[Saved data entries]
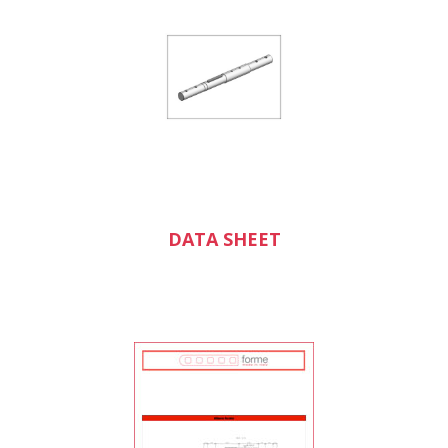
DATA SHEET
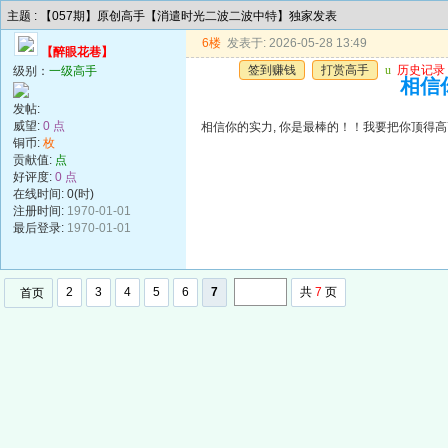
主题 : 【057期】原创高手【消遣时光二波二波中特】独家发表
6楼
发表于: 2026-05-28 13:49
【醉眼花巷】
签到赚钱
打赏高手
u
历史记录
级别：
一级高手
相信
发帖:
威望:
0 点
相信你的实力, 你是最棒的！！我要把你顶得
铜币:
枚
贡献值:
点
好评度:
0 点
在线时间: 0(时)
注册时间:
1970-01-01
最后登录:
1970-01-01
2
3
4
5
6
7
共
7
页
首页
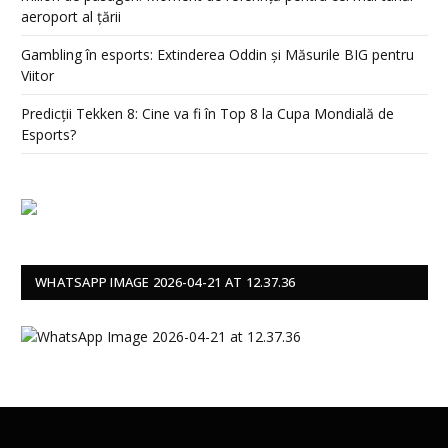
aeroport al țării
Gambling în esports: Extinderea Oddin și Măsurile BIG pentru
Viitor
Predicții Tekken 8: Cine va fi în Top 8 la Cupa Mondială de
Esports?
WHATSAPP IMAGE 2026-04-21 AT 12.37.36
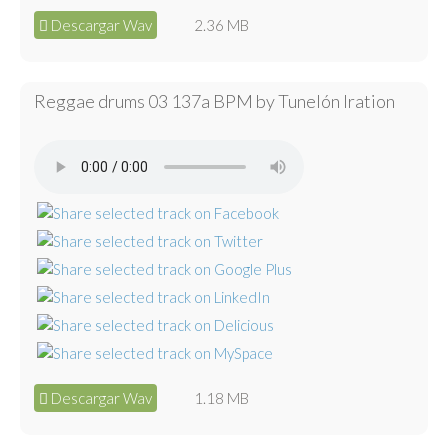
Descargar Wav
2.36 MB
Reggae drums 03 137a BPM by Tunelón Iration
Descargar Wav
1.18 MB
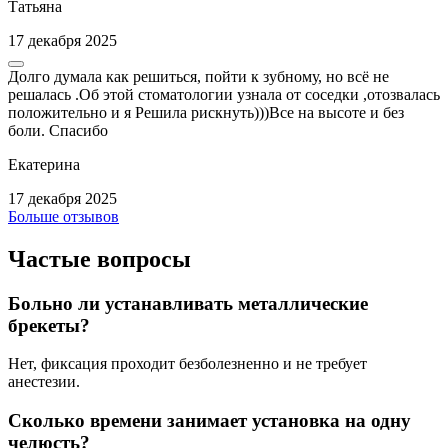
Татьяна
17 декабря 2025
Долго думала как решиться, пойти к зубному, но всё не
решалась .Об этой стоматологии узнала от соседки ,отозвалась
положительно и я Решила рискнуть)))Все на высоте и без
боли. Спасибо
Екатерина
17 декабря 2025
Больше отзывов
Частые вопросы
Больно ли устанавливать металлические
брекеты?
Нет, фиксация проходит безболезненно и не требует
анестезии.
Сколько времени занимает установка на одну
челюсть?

* * *

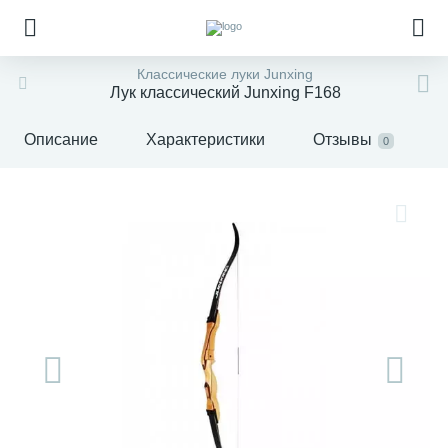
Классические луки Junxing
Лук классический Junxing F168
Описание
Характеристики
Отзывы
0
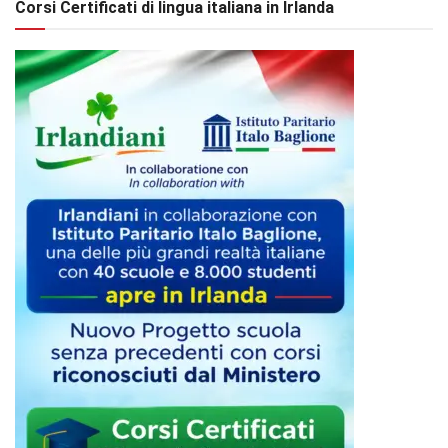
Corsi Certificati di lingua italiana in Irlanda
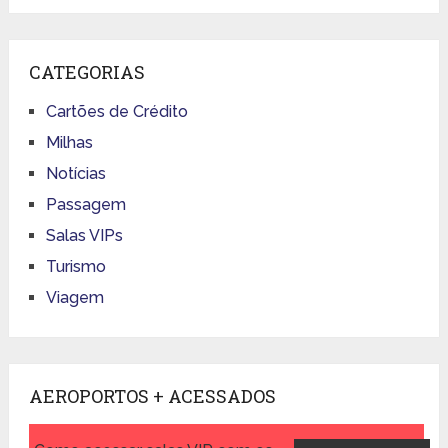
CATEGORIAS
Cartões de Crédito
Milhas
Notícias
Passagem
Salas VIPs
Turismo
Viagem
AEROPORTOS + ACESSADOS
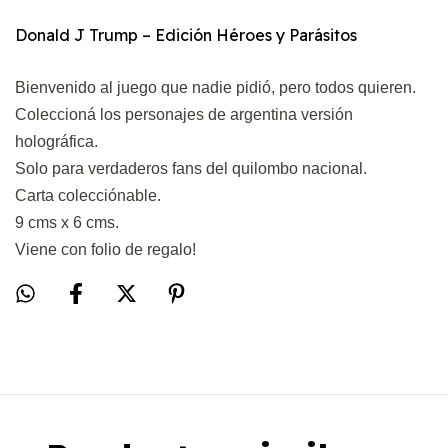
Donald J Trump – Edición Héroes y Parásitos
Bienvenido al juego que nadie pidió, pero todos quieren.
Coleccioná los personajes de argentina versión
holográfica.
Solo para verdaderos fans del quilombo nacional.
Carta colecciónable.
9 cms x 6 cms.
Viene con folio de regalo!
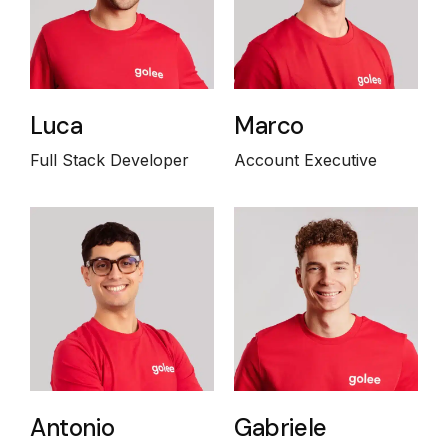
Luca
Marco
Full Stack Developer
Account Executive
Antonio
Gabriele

* * *

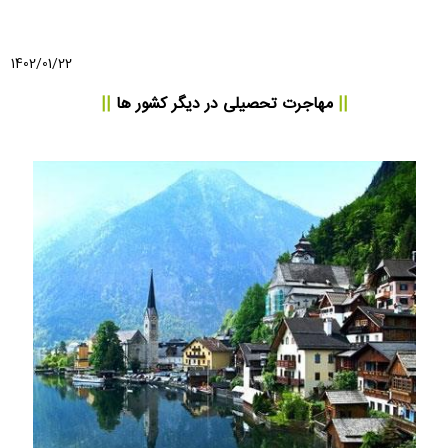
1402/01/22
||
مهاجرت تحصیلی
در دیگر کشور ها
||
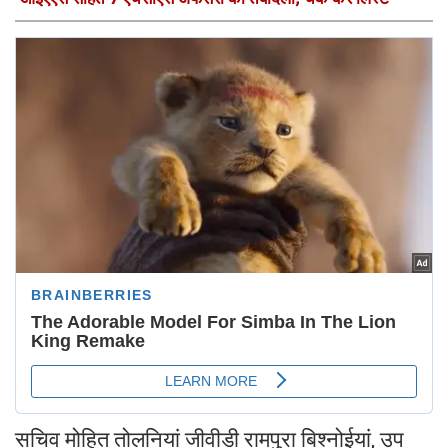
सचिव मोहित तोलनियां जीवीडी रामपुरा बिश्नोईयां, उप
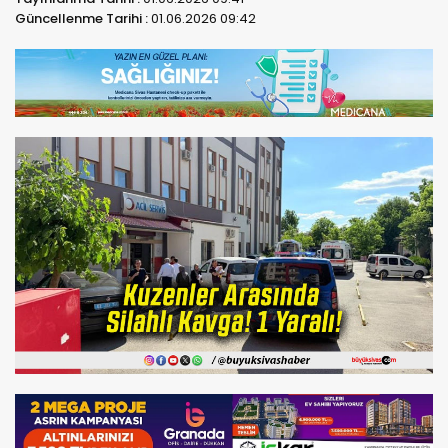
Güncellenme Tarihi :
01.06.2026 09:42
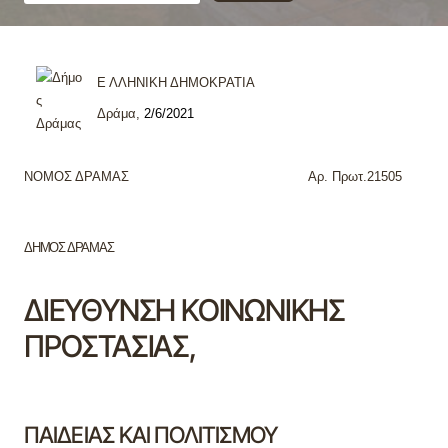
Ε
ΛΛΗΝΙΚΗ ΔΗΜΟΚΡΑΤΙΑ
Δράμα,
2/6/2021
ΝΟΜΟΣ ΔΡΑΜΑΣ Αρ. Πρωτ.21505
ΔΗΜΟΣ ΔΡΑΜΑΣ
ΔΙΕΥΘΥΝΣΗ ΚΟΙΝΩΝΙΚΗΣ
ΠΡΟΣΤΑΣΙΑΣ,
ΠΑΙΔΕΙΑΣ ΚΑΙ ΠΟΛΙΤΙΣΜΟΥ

◆ **Aim of the task**: In the data above, which lines include "ΔΡΑΜΑΣ"? Return those lines.

◆ **Result for this task**:
ΝΟΜΟΣ ΔΡΑΜΑΣ Αρ. Πρωτ.21505
ΔΗΜΟΣ ΔΡΑΜΑΣ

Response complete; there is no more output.